Après Berlin, où elle élabore en 1923 des nus féminins ambigus, c’est à Paris que se réalise son destin de photographe, par la reconnaissance de ses « fers », architectures métalliques, ponts et grues qui forment le portfolio Métal (1928). Installée à Paris en 1926 comme photographe de mode, elle est d’abord essentiellement au service de l’atelier de Sonia Delaunay. À partir de mars 1928, elle effectue des reportages novateurs pour le magazine photographique VU, nouvellement créé, s’attachant surtout à la vie parisienne, celle des bas-fonds et des petites gens, des quartiers populaires ou de la « zone ». On compte ainsi plus de six cents reproductions de ses photos entre 1928 et 1934.
« Germaine Krull, ne crée pas des anecdotes faciles, mais elle met en évidence le détail secret que les gens n’aperçoivent pas toujours. » Pierre Mac Orlan
Paris, Paris !
La grande ville est un ensemble d’opportunités inégalées pour cette photographe déterminée : grands magasins, mannequins de vitrines, effets lumineux de la nuit, halles et quais de Seine, qui montrent une qualité poétique. Adepte du « livre de photographie », Krull publie, en 1929, 100 x Paris, un livre de cent vues inhabituelles de la capitale. Elle concrétise ainsi l’imaginaire du « fantastique social » que développe son ami l’écrivain Pierre Mac Orlan (Quai des Brumes, 1927).

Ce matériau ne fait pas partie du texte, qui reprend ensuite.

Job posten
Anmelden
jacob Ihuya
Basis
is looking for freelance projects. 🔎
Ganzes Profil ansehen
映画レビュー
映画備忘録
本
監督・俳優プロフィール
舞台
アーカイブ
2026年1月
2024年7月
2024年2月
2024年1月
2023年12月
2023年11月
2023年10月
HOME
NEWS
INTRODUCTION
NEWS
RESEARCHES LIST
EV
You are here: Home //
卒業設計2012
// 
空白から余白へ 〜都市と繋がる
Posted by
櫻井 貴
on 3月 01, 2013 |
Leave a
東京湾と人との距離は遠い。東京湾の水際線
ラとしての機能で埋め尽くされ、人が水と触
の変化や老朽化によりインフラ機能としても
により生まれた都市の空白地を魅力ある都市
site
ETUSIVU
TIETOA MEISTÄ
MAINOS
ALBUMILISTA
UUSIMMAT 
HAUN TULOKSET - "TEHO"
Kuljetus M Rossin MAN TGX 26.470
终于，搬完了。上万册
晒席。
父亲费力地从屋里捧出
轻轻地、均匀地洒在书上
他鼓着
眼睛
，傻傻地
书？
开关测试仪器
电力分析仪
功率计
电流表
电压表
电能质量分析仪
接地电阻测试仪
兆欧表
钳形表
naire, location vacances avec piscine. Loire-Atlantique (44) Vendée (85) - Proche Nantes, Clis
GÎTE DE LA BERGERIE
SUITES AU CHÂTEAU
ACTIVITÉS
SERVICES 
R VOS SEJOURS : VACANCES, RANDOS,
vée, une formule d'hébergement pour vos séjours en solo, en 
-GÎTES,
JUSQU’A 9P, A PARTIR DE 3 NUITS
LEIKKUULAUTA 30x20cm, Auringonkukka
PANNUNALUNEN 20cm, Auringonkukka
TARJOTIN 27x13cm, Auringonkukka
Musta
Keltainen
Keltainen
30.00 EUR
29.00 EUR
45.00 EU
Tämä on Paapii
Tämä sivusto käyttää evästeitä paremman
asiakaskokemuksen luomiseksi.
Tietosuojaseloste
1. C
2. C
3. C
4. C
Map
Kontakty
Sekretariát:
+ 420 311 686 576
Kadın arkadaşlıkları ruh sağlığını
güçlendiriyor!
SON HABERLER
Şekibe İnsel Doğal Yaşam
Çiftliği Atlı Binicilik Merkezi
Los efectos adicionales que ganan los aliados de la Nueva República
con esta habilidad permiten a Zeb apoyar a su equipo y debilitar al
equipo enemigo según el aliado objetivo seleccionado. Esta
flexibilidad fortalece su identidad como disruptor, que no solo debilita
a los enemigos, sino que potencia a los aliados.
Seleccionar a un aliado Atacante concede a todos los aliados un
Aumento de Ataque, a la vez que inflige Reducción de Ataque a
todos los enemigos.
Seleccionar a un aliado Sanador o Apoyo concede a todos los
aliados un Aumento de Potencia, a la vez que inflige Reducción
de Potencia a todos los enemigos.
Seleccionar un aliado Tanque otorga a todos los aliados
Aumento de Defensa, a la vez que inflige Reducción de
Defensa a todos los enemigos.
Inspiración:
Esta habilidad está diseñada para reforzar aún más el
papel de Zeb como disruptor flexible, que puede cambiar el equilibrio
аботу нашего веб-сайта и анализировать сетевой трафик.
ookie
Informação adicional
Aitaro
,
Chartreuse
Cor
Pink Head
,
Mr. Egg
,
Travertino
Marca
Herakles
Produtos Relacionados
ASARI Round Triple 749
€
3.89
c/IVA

Paris, Paris des années folles |
Germaine Krull aime l’automobile, la vitesse et la mécanique. À Paris, elle photographie à foison le trafic. Après une commande publicitaire de Peugeot pour la 201 en 1929, elle montre un engouement pour le voyage par la route, la grande nouveauté de l’époque. En tant que femme-photographe, elle s’intéresse aux femmes-artistes comme Colette, Berthe Bovy, ou la chanteuse Damia. On remarque aussi des clichés de Jean Cocteau, André Malraux. 24 photos paraissent dans “Le Courrier littéraire” de 1930 où figure une Lettre de Jean Cocteau qui dit son étonnement à la réception des photos de Berthe Bovy dans La Voix humaine. Elle y est traitée comme une véritable artiste de l’avant-garde du moment. Elle ose des cadrages, des détails, des situations, des fantaisies, des jeux d’ombre projetée qui sollicitent l’imagination et provoquent l’étonnement. Elle s’intéresse au cinéma et l’exposition nous montre un film : “Il partit pour un long voyage” (11 min 20 s), histoire d’un gamin épris de géographie qui rêve d’un grand voyage et se cache sur une péniche des quais de Bercy, prétexte pour des plans « photographiquement » soignés sur les activités des quais de Seine.
Place Clichy - Germaine Krull (au fond le gaumont palace) |
En 1940, elle part pour le Brésil afin de se mettre au service de la France libre. Envoyée en 1942 à Brazzaville, elle fonde un service de propagande photographique et effectue des reportages dans l’Afrique équatoriale française. En 1943, elle rejoint Alger en tant que reporter, puis les troupes de De Lattre, débarque dans le Midi et remonte en Alsace où elle participe à la bataille d’Alsace et est témoin de la libération du camp de Vaihingen. En 1946, Germaine Krull se fixe à Bangkok et devient gérante de l’hôtel Oriental, dont elle fait un établissement de grande renommée. Adepte du bouddhisme, elle photographie abondamment le patrimoine religieux de Thaïlande et de Birmanie. Ayant quitté la gestion de son hôtel en 1966, elle prend fait et cause pour les Tibétains en exil et se met à leur service (Tibetans in India, 1968). Sans ressources, malade et ayant perdu la majeure partie de ses clichés, Germaine Krull rentre en Allemagne, où elle s’éteint le 30 juillet 1985.